Why vegan fashion is not always eco-friendly

Paulina Kulczycki

Can veganism still be considered a “trend?” It’s fair to argue that veganism has outgrown this status and has become a global movement of conscious and ethical consumerism. While veganism had commonly been associated solely with an animal-free diet, vegan cosmetics and clothing have now become a visible, important part of the equation. Veganism in fashion and beauty is a word that's generally applied to products made without any sort of animal input, be it animal-testing or fur, for instance. And while it is certain that vegan supply chains have, overall, a tremendously positive impact on animals and climate, it is equally fair to question whether vegan fashion is always as sustainable as it seems.

We at SANVT have done some research, and explain why vegan fashion is not always sustainable. Rather, we offer a reframing of the concept of vegan fashion, independent of its sustainability.

First things first: this article should in no way be understood as an attack or criticism of veganism. Quite the opposite! A vegan lifestyle is in most cases far more conscious, sustainable, ethical and environmentally friendly than the average. As mentioned, veganism is much more than just plant-based food — which is by far the most climate-friendly way of eating. Being vegan means embracing a lifestyle where animals are simply not involved in our consumption and can often come to define a way of thinking that refuses to consider animals as inferior (and servants) to humans. This philosophy recognizes no animal suffering or abuse of nature for the sake of consumerism.

--*--

## Tasks for this exercise
1. In the vegan fashion article, what is called by far the most climate-friendly way of eating?
2. Output the part of the vegan fashion article that opens with the words containing "First things first: this" and closes with "sake of consumerism.".
The records that follow are separate from the vegan fashion article.

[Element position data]
--*--

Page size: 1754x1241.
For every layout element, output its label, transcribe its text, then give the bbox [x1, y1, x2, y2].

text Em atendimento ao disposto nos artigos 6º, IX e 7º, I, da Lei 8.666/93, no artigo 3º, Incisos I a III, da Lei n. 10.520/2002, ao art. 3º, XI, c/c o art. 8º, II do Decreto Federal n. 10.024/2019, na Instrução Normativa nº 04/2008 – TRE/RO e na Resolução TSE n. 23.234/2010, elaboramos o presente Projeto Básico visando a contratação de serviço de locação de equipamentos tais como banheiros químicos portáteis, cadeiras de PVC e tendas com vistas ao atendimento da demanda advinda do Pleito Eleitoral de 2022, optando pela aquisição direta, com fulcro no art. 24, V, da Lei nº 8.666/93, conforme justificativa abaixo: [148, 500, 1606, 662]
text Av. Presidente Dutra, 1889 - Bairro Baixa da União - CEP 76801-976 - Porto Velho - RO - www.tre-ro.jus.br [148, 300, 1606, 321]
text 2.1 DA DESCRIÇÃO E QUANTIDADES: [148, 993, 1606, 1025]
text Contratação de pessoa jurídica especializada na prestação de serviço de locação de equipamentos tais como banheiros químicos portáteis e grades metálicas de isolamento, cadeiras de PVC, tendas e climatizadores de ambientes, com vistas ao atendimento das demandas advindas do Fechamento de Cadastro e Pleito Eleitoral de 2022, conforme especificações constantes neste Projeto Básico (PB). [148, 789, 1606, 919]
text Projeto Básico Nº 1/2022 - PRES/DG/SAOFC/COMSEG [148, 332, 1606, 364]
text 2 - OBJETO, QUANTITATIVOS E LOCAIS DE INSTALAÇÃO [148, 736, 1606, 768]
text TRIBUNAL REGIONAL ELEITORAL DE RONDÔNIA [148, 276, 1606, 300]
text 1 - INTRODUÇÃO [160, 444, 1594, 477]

--*--

## Results of the exercise
1. Plant-based food.

2.
First things first: this article should in no way be understood as an attack or criticism of veganism. Quite the opposite! A vegan lifestyle is in most cases far more conscious, sustainable, ethical and environmentally friendly than the average. As mentioned, veganism is much more than just plant-based food — which is by far the most climate-friendly way of eating. Being vegan means embracing a lifestyle where animals are simply not involved in our consumption and can often come to define a way of thinking that refuses to consider animals as inferior (and servants) to humans. This philosophy recognizes no animal suffering or abuse of nature for the sake of consumerism.